HNSW RAC Duplication

Learn how Hierarchical Navigable Small World (HNSW) indexes are populated during index creation, index repopulation, or instance startup in an Oracle Real Application Clusters (Oracle RAC) or a non-RAC environment.

HNSW Index Creation in RAC Environment

Currently HNSW index in an Oracle RAC environment is created in centralized mode. The diagram below depicts the workflow for HNSW index creation in an Oracle RAC environment:

  1. The RAC instance that creates the HNSW index is responsible for creating the HNSW ROWID-to-VID mapping table on the disk. As explained in Optimizer Plans for HNSW Vector Indexes, this table is needed by the optimizer to run certain optimization plans.

  2. By default, once the first HNSW graph is created, all other RAC instances are informed to start their own HNSW In-Memory Graph creation concurrently. This operation is called an HNSW duplication operation. Duplication is achieved in two steps: The primary RAC instance creates a disk checkpoint of the HNSW graph that it created and then all the other secondary RAC nodes use that disk checkpoint to load the graph. Creating HNSW index in the centralized mode ensures that all nodes share an identical graph structure.

Note:

Instances that do not have enough vector memory cannot participate in the parallel RAC-wide HNSW index population.

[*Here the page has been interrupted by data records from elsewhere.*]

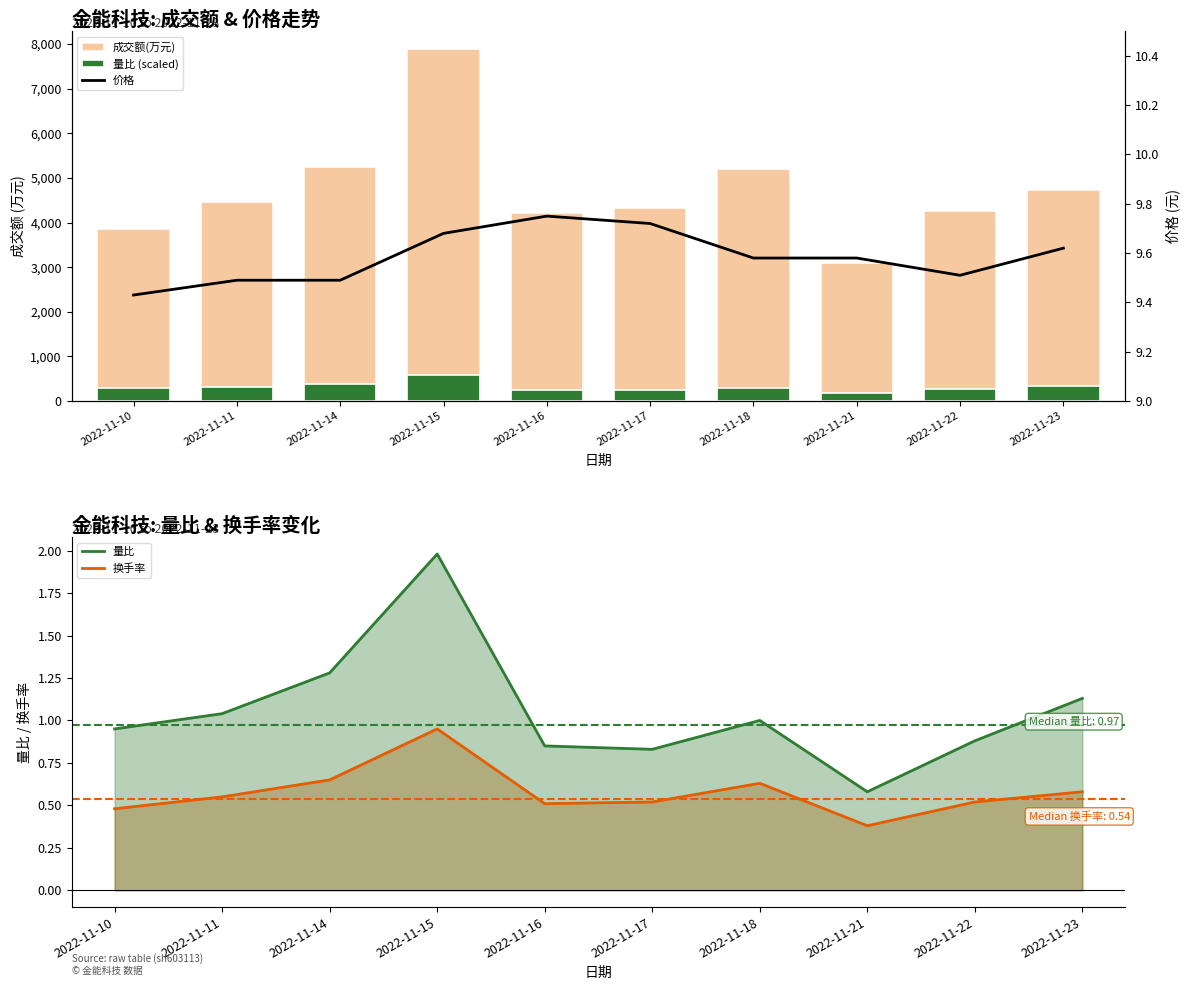

At which category is the sum across all series the highest?

2022-11-15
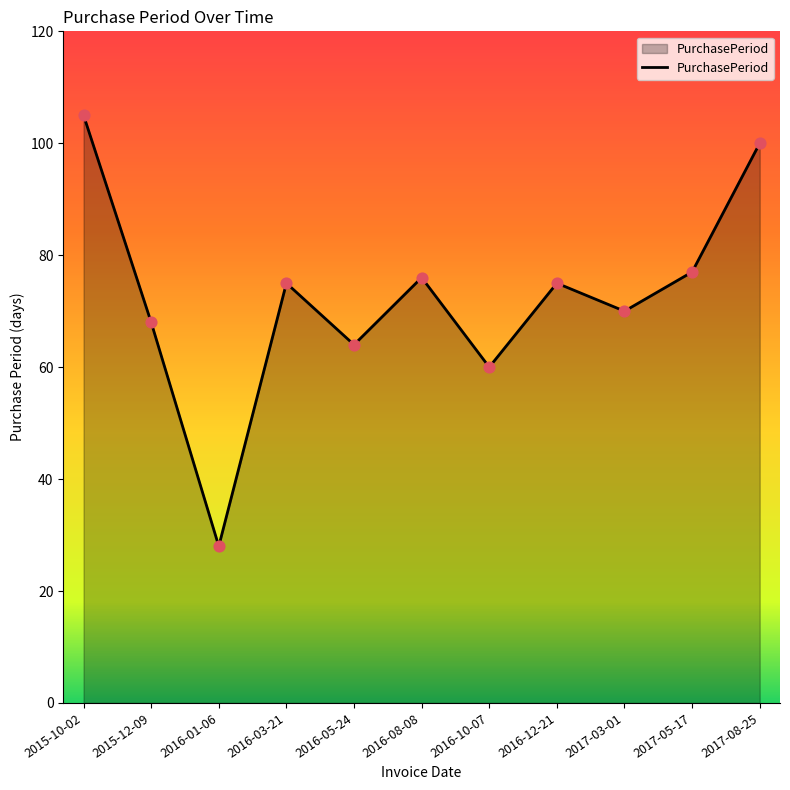

Which has a higher value, 2015-10-02 or 2016-05-24?

2015-10-02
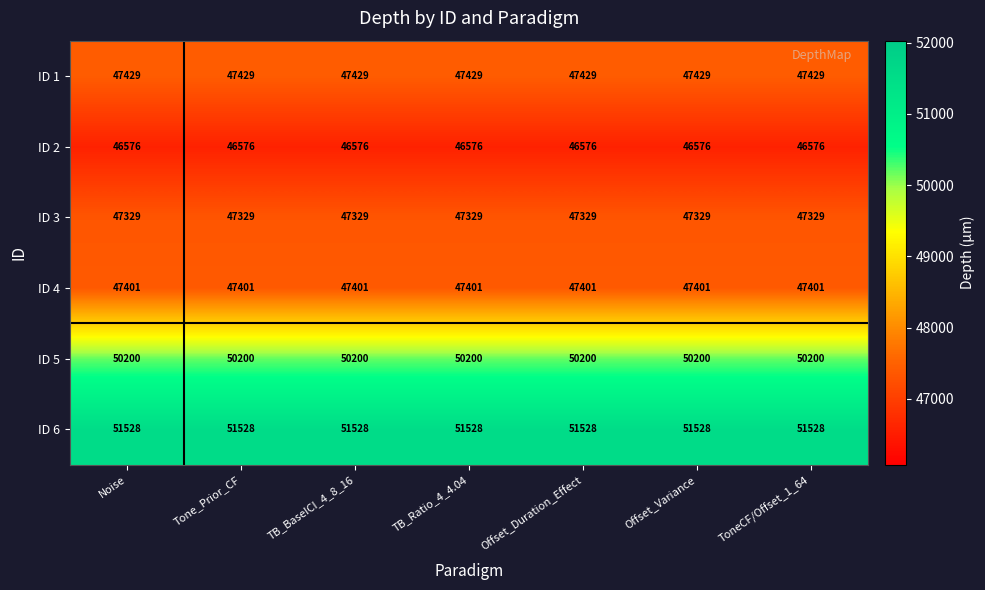

At TB_Ratio_4_4.04, list the series in order from smallest to largest.

ID 2, ID 3, ID 4, ID 1, ID 5, ID 6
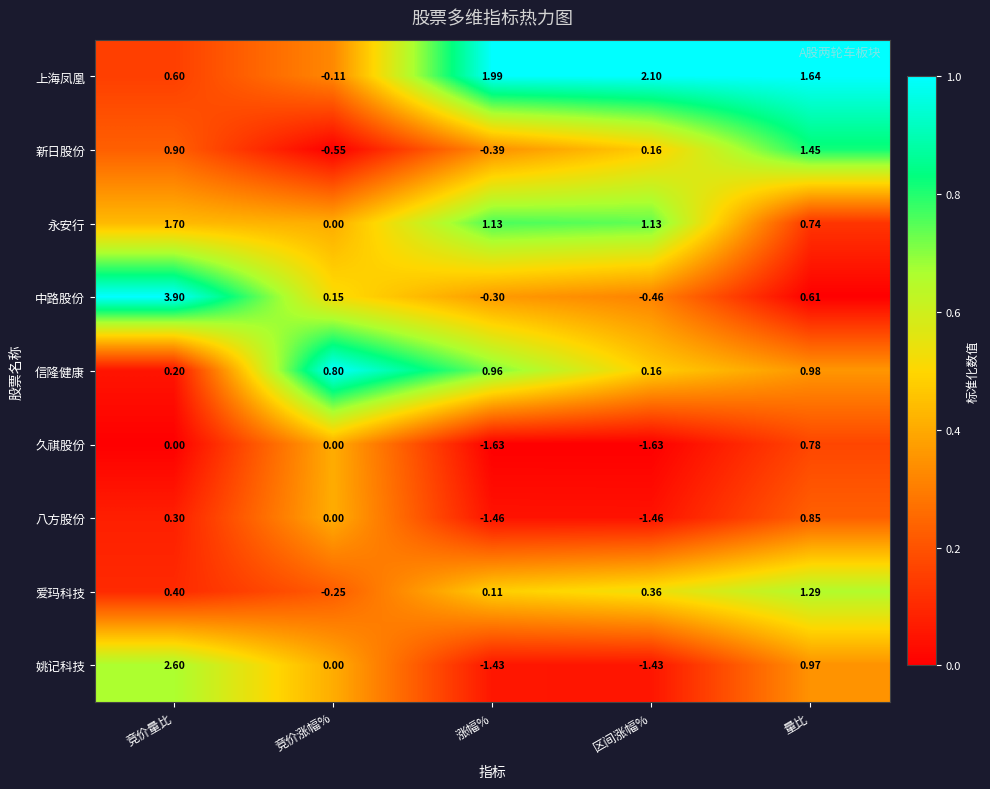

At 量比, list the series in order from smallest to largest.

中路股份, 永安行, 久祺股份, 八方股份, 姚记科技, 信隆健康, 爱玛科技, 新日股份, 上海凤凰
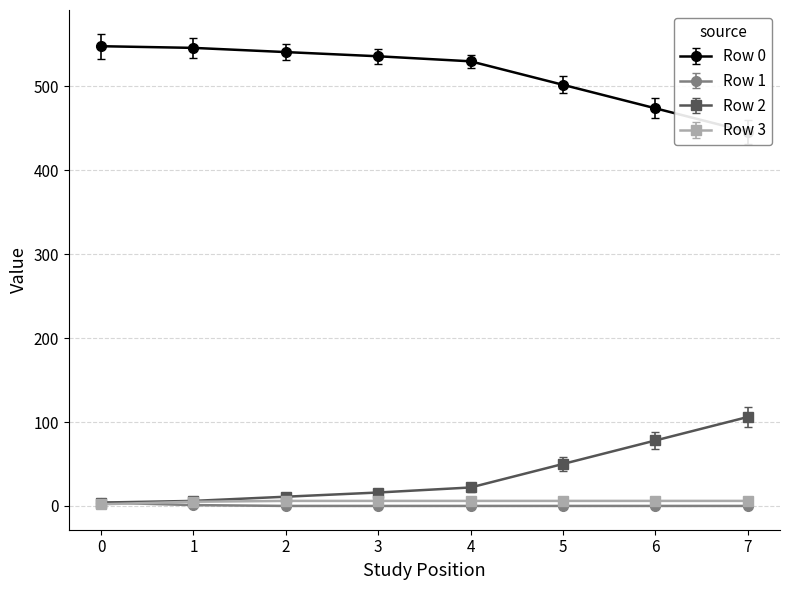

How many values in the Row 1 series exceed 0?

2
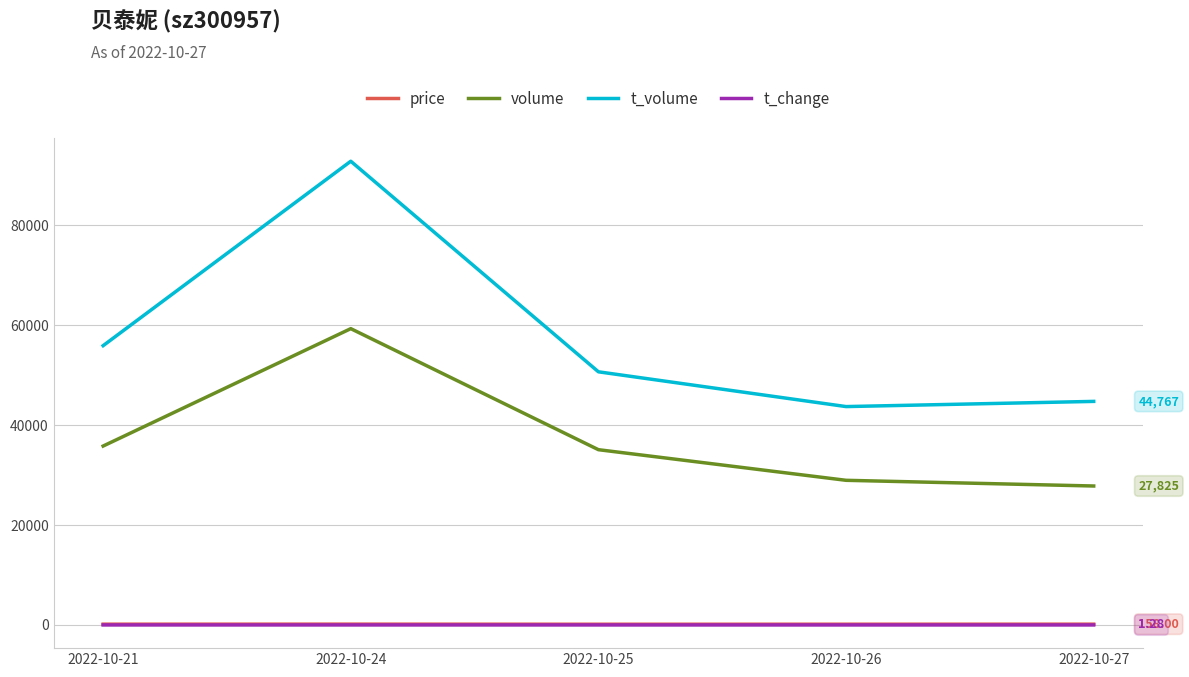

What is the sum of all price values?

768.9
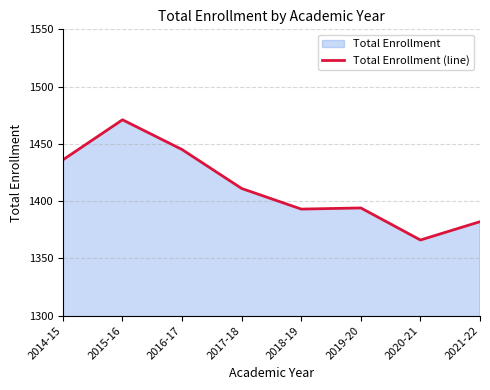

True or false: the data has more than 1 interior local peaks.

True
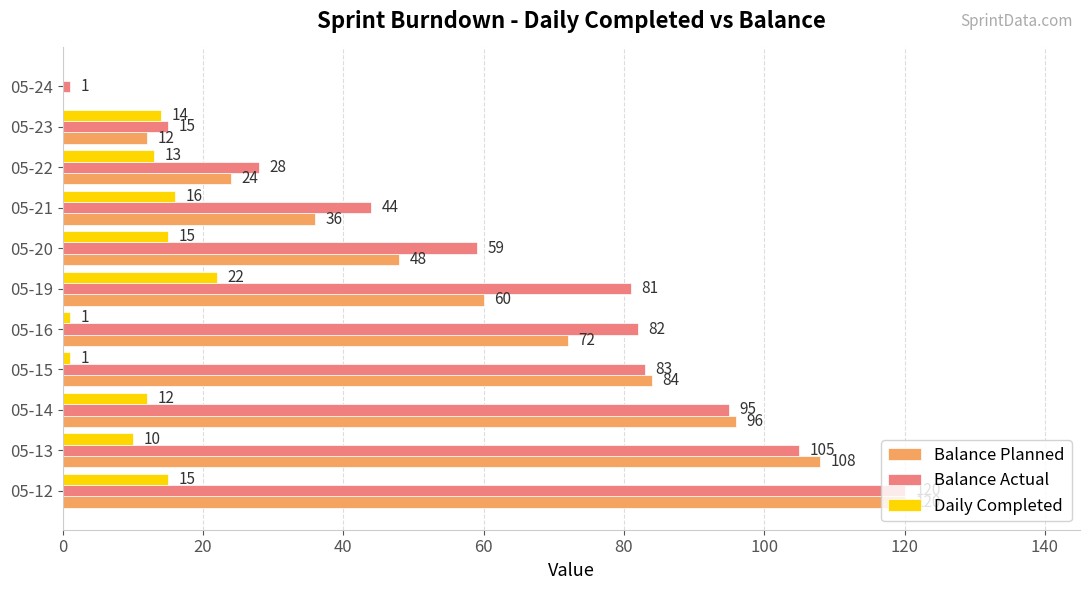

The Balance Actual series shows 45 at 05-16. True or false?

False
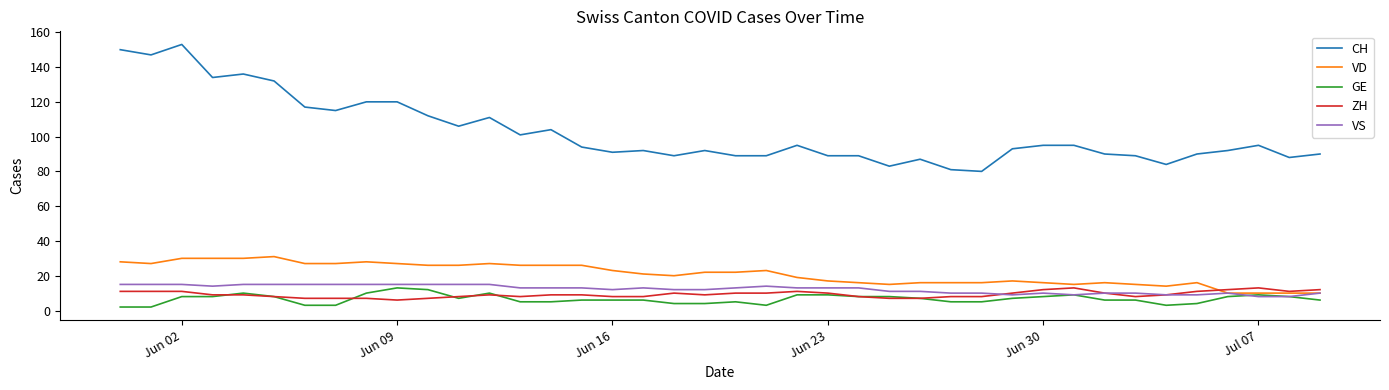

How many lines are shown in the chart?

5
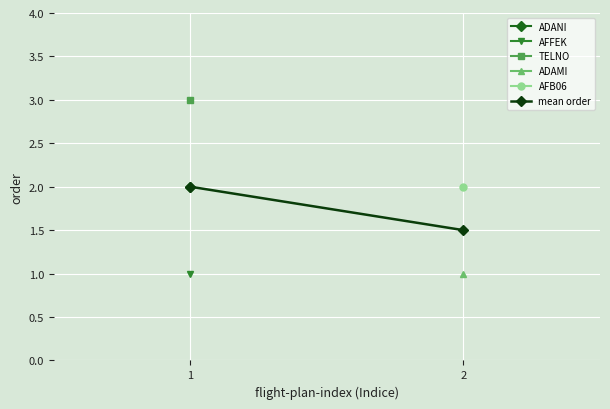

Approximately how many times larger is the value at 1 compared to 2?

1.3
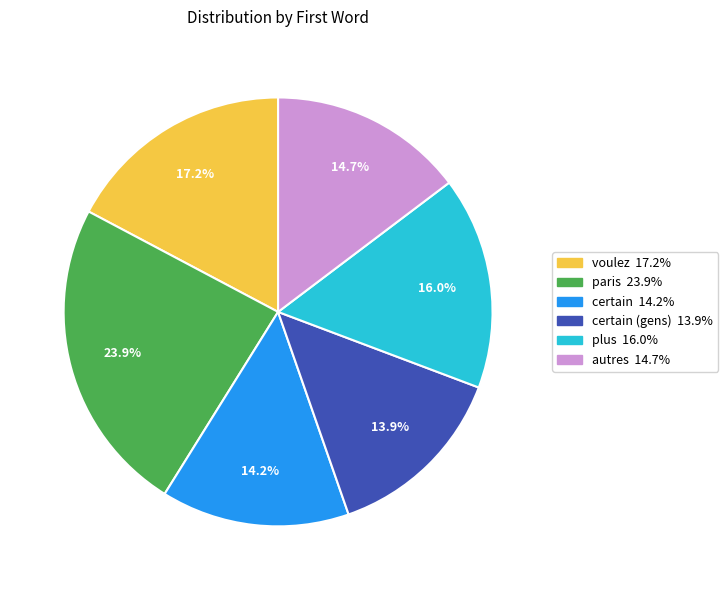

Is there a majority slice in this chart?

No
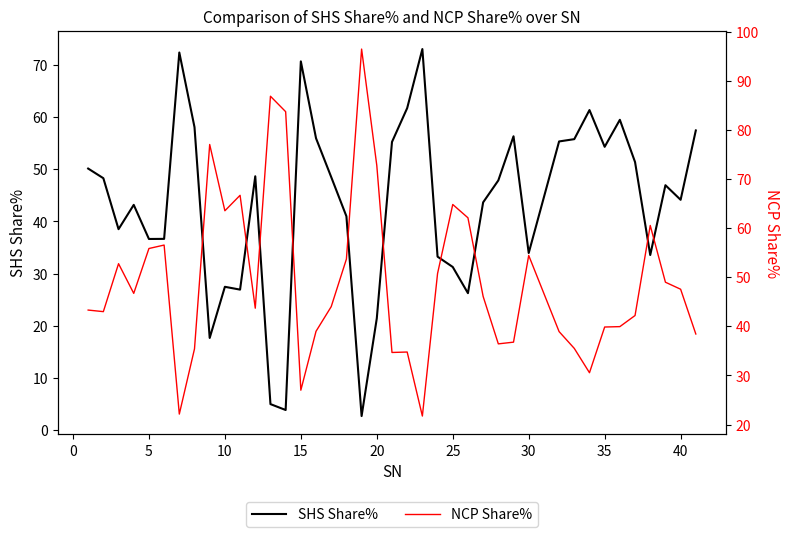

Is it true that SHS Share% equals 27.5 at 10?

True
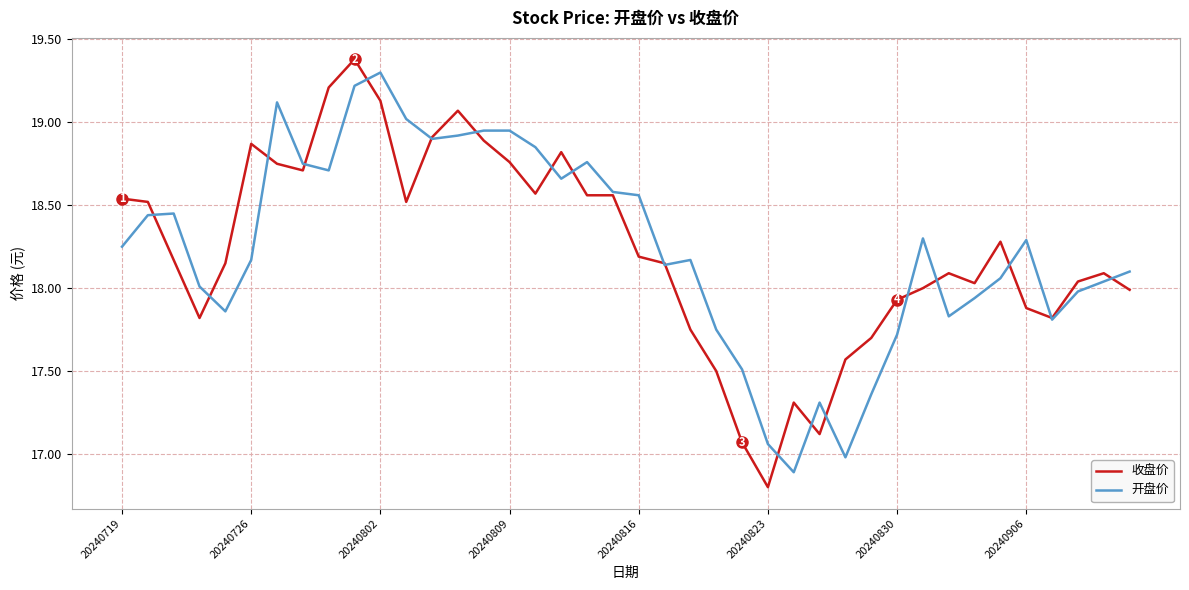

Which series has the largest range (max minus min)?

收盘价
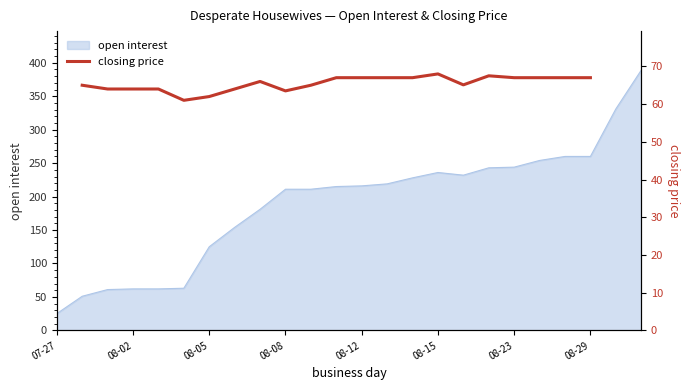

What is the minimum value for open interest?

25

In addition to the duplication mechanism that creates the HNSW index across the RAC nodes, full repopulation is used to perform a graph refresh duplication. See Transaction Support for HNSW Indexes for more information about why and when HNSW index full repopulation operation is triggered. The graph refresh duplication process is identical to that used during index creation: The primary instance initiates the graph refresh and creates a new full disk checkpoint. The other instances reload the graph from the latest checkpoint.

Note:

Snapshots are not created in Oracle RAC environment. Currently, full repopulation is the only method used for graph refresh duplication.

HNSW Index Reload at Instance Restart or New Node Joining Cluster

Because HNSW indexes reside in memory, the in-memory graphs representing your HNSW indexes are lost if an instance shuts down. Upon restart or when a new node joins the cluster, Oracle triggers a reload mechanism to quickly restore the HNSW graph in memory. This reload mechanism is enabled by default for both Oracle RAC and non-RAC single instance environments. As explained in HNSW Index Creation in RAC Environment, during index creation time, the in-memory HNSW graph and the ROWID-to-VID mapping table on disks are created. If enabled, a full checkpoint is also created on disks. The way the reload mechanism is processed depends on the existence of a full HNSW graph checkpoint on disk. Read HNSW Graph Persistence to understand more about checkpoints.
  • If a recent full checkpoint exists: The instance loads the HNSW graph directly from the checkpoint, ensuring rapid recovery.

  • If no valid checkpoint is available: Graph is recreated from the scratch and the new graph will not be identical to the older graph.

The reload behavior is governed by the VECTOR_INDEX_NEIGHBOR_GRAPH_RELOAD parameter. If the VECTOR_INDEX_NEIGHBOR_GRAPH_RELOAD instance parameter is set to RESTART (default setting) at the time the instance joins the cluster or when restarting, and if a full checkpoint exists and is not deemed too old compared to the current instance SCN, then it is used by the starting instance to create its HNSW graph in memory. If these two conditions are not met, then the starting instance uses the duplication mechanism to create the HNSW graph in memory from scratch. If the VECTOR_INDEX_NEIGHBOR_GRAPH_RELOAD instance parameter is set to OFF at the time the instance joins the cluster or when restarting, then the HNSW graph is not reloaded.